DATA FOR THIS TASK -
◆ ◆ ◆ ◆ ◆ ◆ ◆

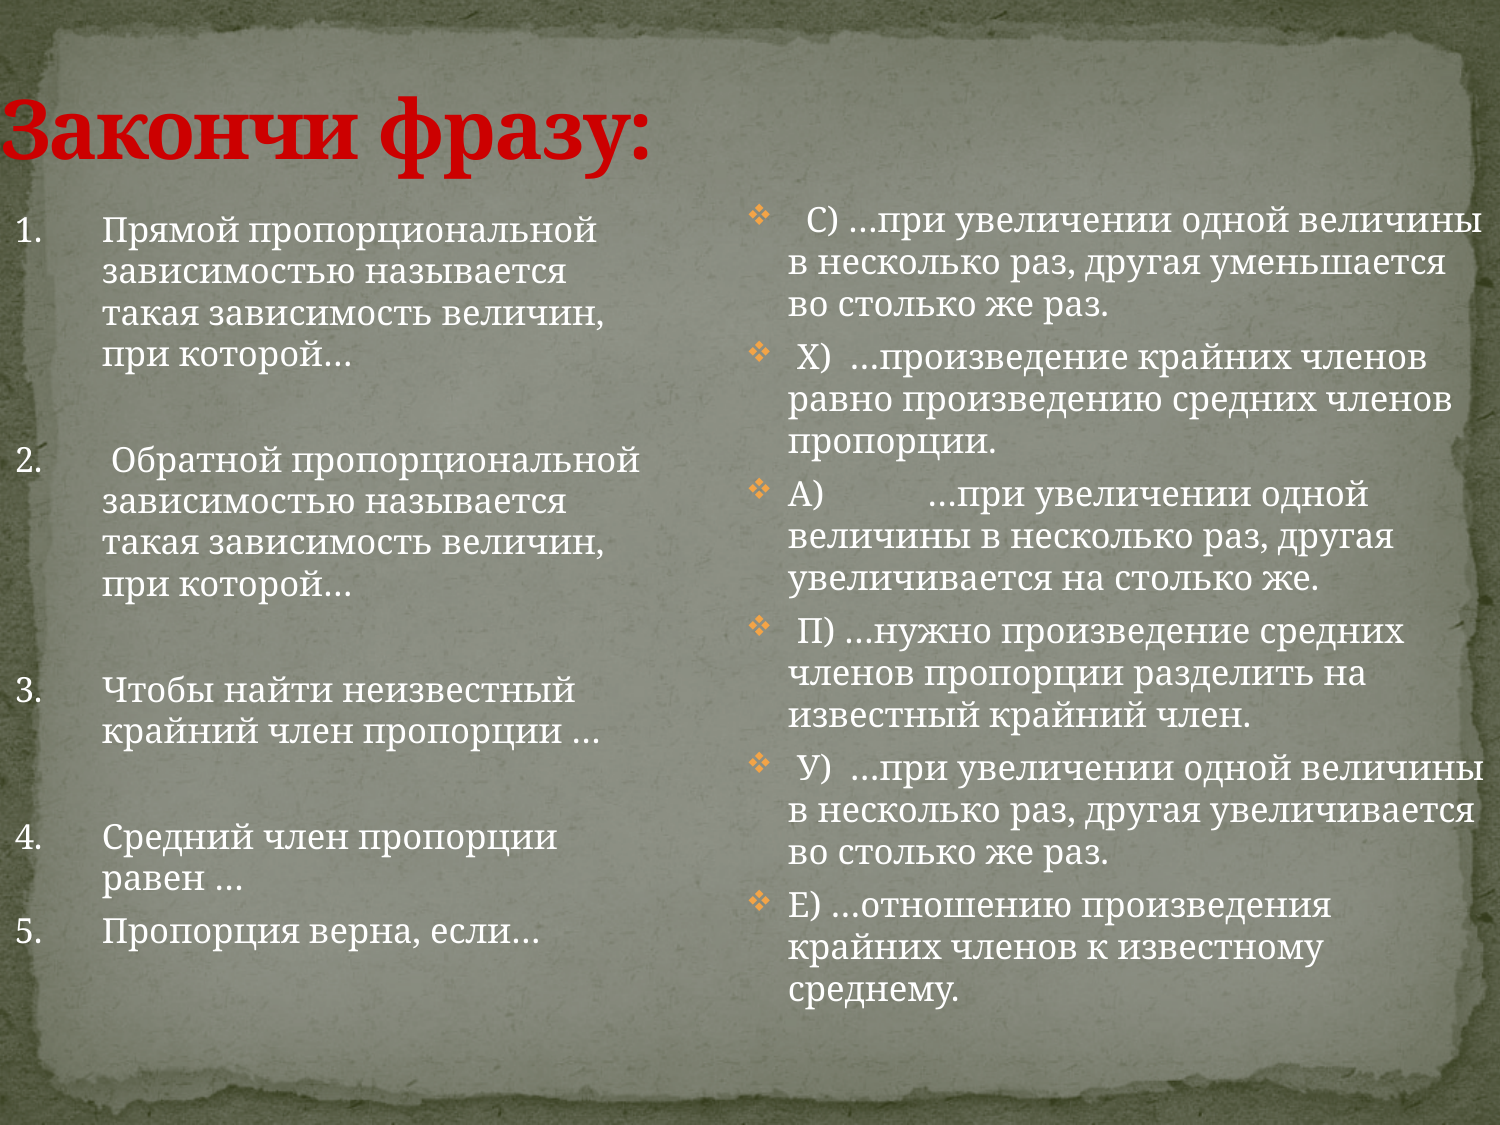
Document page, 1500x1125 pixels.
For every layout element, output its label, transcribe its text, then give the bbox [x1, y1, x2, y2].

title Закончи фразу: [0, 70, 1350, 177]
list 1. Прямой пропорциональной зависимостью называется такая зависимость величин, при которой… 2. Обратной пропорциональной зависимостью называется такая зависимость величин, при которой… 3. Чтобы найти неизвестный крайний член пропорции … 4. Средний член пропорции равен … 5. Пропорция верна, если… [0, 200, 663, 1078]
list С) …при увеличении одной величины в несколько раз, другая уменьшается во столько же раз. Х) …произведение крайних членов равно произведению средних членов пропорции. А) …при увеличении одной величины в несколько раз, другая увеличивается на столько же. П) …нужно произведение средних членов пропорции разделить на известный крайний член. У) …при увеличении одной величины в несколько раз, другая увеличивается во столько же раз. Е) …отношению произведения крайних членов к известному среднему. [731, 190, 1500, 1017]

◆ ◆ ◆ ◆ ◆ ◆ ◆

WORK INSTRUCTION - Omitting all pictures, give the preceding listing again exactly.

WRITTEN RESPONSE -
Document page, 1500x1125 pixels.
For every layout element, output its label, transcribe its text, then give the bbox [x1, y1, x2, y2].

title Закончи фразу: [0, 70, 1350, 177]
list 1. Прямой пропорциональной зависимостью называется такая зависимость величин, при которой… 2. Обратной пропорциональной зависимостью называется такая зависимость величин, при которой… 3. Чтобы найти неизвестный крайний член пропорции … 4. Средний член пропорции равен … 5. Пропорция верна, если… [0, 200, 663, 1078]
list С) …при увеличении одной величины в несколько раз, другая уменьшается во столько же раз. Х) …произведение крайних членов равно произведению средних членов пропорции. А) …при увеличении одной величины в несколько раз, другая увеличивается на столько же. П) …нужно произведение средних членов пропорции разделить на известный крайний член. У) …при увеличении одной величины в несколько раз, другая увеличивается во столько же раз. Е) …отношению произведения крайних членов к известному среднему. [731, 190, 1500, 1017]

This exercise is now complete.